Half a dozen of them were dead, ripped by the rifle fire that caught them with no cover and no hope. One furry body still squi
rmed. Reflex or intent caused the creature to clash its teeth vainly against the boot of the leading Marine as he crushed its skull in passing.
The area at the bottom of the short staircase was broken into a corridor with a wire-mesh cage to either side. The cage material was nothing fancier than hog-fencing—these were very short-term facilities. The one on the left was empty.
The cage on the right had room for forty humans and held maybe half a dozen, all of them squeezed into a puling mass in one corner from fear of gunfire and the immediate future.
The prisoners were naked except for a coating of filth so thick that their sexes were uncertain even after they crawled apart to greet the Marines. There was a drain in one corner of the cage, but many of the human slaves received here in past years had been too terrified to use it. The weasels didn't care.
Neither did Kowacs just now.
"Find the stairs down—" he was shouting when something plucked his arm and he spun, his rifle-stock lifting to smash the weasel away before worrying about how he'd kill it, they were death if you let 'em touch you—
And it wasn't a Khalian but a woman with auburn hair. She'd reached through the fencing that saved her life when it absorbed the reflexive buttstroke that would have crushed her sternum and flung her backwards.
"Bitch!" Kowacs snarled, more jarred by his mistake than by the shock through his weapon that made his hands tingle.
"Please," the woman insisted with a throaty determination that over-rode all the levels of fear that she must be feeling. "My brother, Alton Dinneen—don't trust him. On your lives, don't trust him!"

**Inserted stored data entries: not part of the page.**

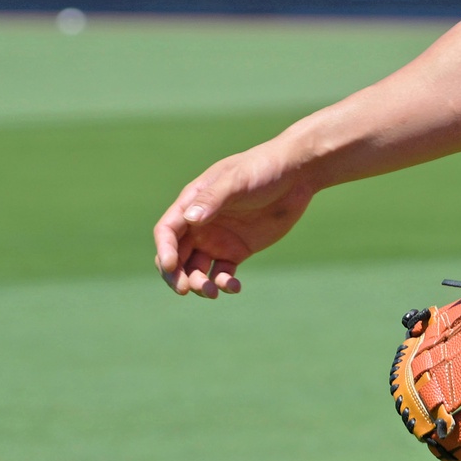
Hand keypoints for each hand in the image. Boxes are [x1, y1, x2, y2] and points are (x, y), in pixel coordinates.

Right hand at [153, 144, 319, 298]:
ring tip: (213, 292)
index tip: (171, 266)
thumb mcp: (237, 180)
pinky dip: (223, 284)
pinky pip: (222, 274)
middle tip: (185, 290)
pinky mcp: (236, 251)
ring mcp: (217, 239)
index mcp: (193, 202)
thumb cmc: (262, 169)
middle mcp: (200, 224)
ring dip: (199, 284)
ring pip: (196, 270)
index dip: (165, 249)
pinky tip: (234, 287)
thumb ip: (213, 199)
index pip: (168, 230)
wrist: (296, 175)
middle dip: (176, 275)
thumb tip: (190, 219)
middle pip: (177, 255)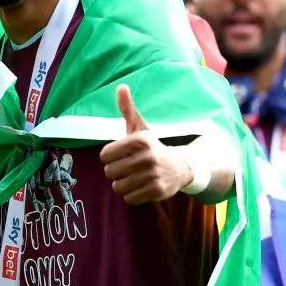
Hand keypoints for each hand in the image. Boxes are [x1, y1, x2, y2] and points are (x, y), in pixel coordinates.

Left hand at [99, 85, 191, 204]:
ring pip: (117, 187)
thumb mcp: (140, 127)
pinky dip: (131, 195)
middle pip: (109, 172)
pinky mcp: (157, 191)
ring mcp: (153, 175)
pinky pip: (128, 198)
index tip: (121, 155)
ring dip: (123, 184)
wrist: (180, 167)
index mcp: (139, 140)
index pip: (104, 155)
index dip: (109, 157)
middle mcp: (147, 157)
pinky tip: (141, 186)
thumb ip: (127, 109)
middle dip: (116, 171)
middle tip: (128, 168)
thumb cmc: (151, 147)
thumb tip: (120, 86)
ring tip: (134, 177)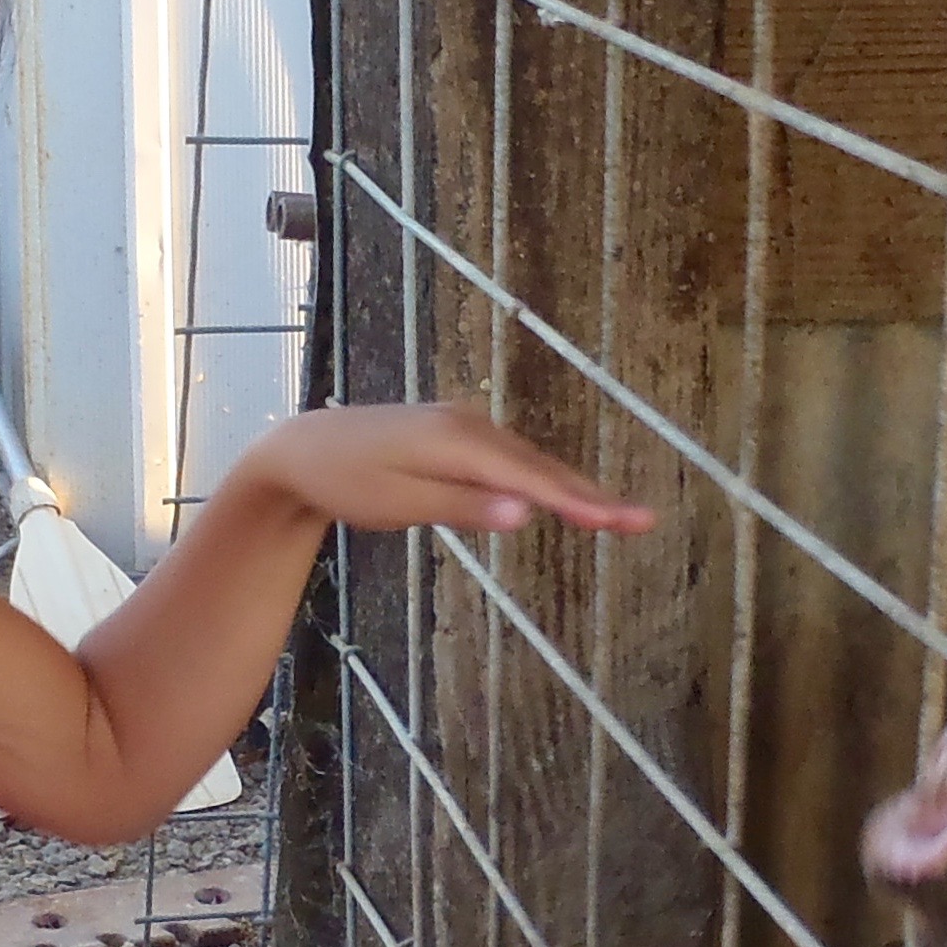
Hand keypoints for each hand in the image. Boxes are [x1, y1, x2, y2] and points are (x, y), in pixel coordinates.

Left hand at [220, 403, 653, 540]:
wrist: (304, 448)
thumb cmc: (346, 481)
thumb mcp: (398, 503)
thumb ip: (462, 507)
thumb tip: (525, 514)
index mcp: (459, 441)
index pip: (533, 479)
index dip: (581, 502)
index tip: (624, 521)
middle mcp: (471, 425)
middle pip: (542, 468)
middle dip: (593, 496)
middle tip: (642, 521)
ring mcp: (467, 426)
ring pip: (531, 463)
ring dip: (573, 489)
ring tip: (618, 516)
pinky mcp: (460, 435)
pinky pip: (513, 460)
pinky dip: (544, 480)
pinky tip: (563, 497)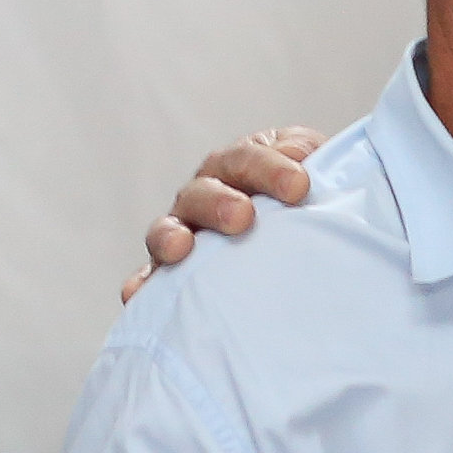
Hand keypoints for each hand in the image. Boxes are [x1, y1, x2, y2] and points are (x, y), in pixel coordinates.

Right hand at [121, 125, 325, 300]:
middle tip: (242, 217)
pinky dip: (143, 284)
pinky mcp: (175, 274)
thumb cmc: (308, 203)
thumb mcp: (315, 171)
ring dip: (171, 236)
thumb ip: (310, 157)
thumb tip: (300, 158)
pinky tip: (137, 295)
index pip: (246, 159)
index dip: (269, 169)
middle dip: (219, 201)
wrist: (308, 234)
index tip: (299, 186)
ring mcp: (186, 233)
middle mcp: (206, 195)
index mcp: (239, 167)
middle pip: (202, 191)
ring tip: (179, 249)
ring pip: (168, 228)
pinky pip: (152, 278)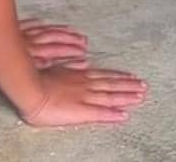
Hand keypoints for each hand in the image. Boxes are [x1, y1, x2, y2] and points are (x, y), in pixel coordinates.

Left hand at [20, 19, 88, 69]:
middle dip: (70, 39)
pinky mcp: (12, 29)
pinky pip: (26, 24)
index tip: (82, 52)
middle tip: (83, 40)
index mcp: (32, 51)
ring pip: (44, 30)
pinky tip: (40, 21)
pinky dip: (35, 23)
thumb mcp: (19, 67)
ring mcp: (22, 34)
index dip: (70, 51)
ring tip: (72, 31)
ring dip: (59, 30)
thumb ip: (35, 63)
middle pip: (54, 37)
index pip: (55, 50)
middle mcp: (30, 40)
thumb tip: (48, 61)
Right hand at [20, 65, 147, 126]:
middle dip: (129, 86)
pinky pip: (100, 114)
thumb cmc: (39, 79)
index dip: (118, 76)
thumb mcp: (57, 67)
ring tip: (140, 98)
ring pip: (110, 97)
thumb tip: (84, 60)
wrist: (31, 89)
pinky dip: (113, 114)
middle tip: (143, 86)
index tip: (131, 76)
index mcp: (80, 75)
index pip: (104, 75)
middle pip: (112, 85)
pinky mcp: (81, 111)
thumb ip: (72, 65)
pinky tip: (124, 116)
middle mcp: (86, 85)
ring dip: (126, 97)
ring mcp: (85, 98)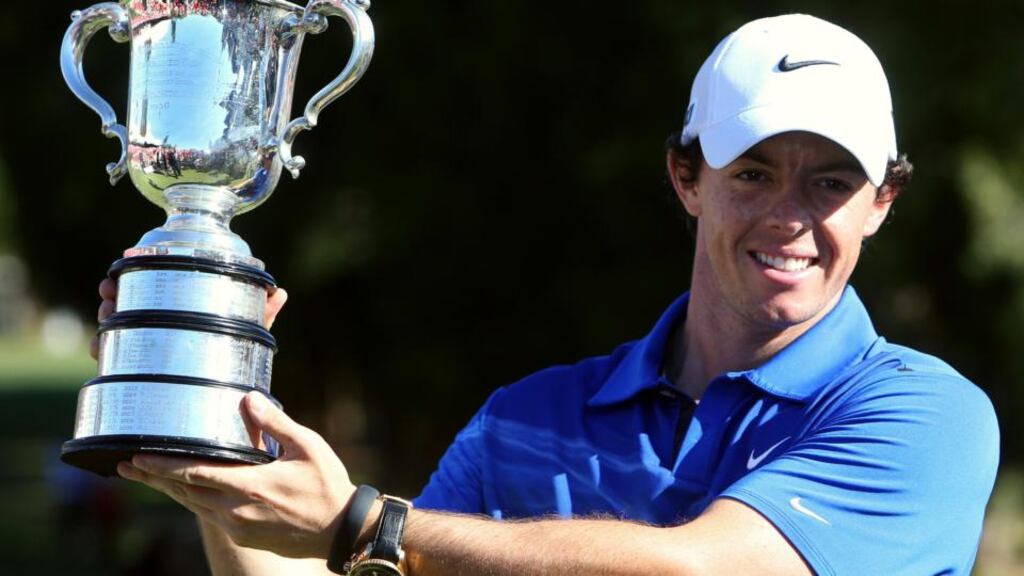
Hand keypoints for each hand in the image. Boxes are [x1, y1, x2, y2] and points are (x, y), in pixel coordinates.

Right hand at [90, 277, 288, 358]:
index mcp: (185, 311)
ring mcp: (150, 349)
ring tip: (105, 318)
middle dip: (114, 294)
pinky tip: (99, 350)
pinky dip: (104, 351)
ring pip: (118, 328)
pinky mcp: (143, 372)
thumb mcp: (248, 337)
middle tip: (109, 295)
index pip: (155, 284)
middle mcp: (163, 326)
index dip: (137, 271)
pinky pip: (116, 358)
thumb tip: (281, 292)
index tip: (124, 262)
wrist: (231, 409)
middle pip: (130, 303)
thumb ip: (261, 316)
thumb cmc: (240, 364)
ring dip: (106, 319)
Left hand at [118, 392, 355, 558]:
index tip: (137, 456)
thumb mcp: (307, 447)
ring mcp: (237, 527)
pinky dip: (191, 500)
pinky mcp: (243, 536)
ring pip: (193, 505)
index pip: (194, 473)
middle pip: (183, 492)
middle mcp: (236, 510)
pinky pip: (208, 515)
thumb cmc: (327, 486)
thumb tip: (249, 398)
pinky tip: (184, 491)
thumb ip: (275, 422)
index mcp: (250, 485)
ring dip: (168, 489)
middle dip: (153, 477)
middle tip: (125, 466)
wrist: (340, 531)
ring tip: (145, 476)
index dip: (162, 465)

"Weasel bunkroom!" called one of the armored Marines who'd clumped down the corridor to the doorways beyond the cages. "Empty, though."
"Watch for—" Kowacs said as he jogged toward them. Bradley and Sienkiewicz were to either side and a half step behind him.
The Khalian that leaped from the 'empty' room was exactly what he'd meant to watch for.
A marine screamed instinctively. There were four of them, all members of the assault squad burdened by their armor. The weasel had no gun, just a pair of knives in his forepaws. Their edges sparkled against the ceramic armor—and bit through the joints.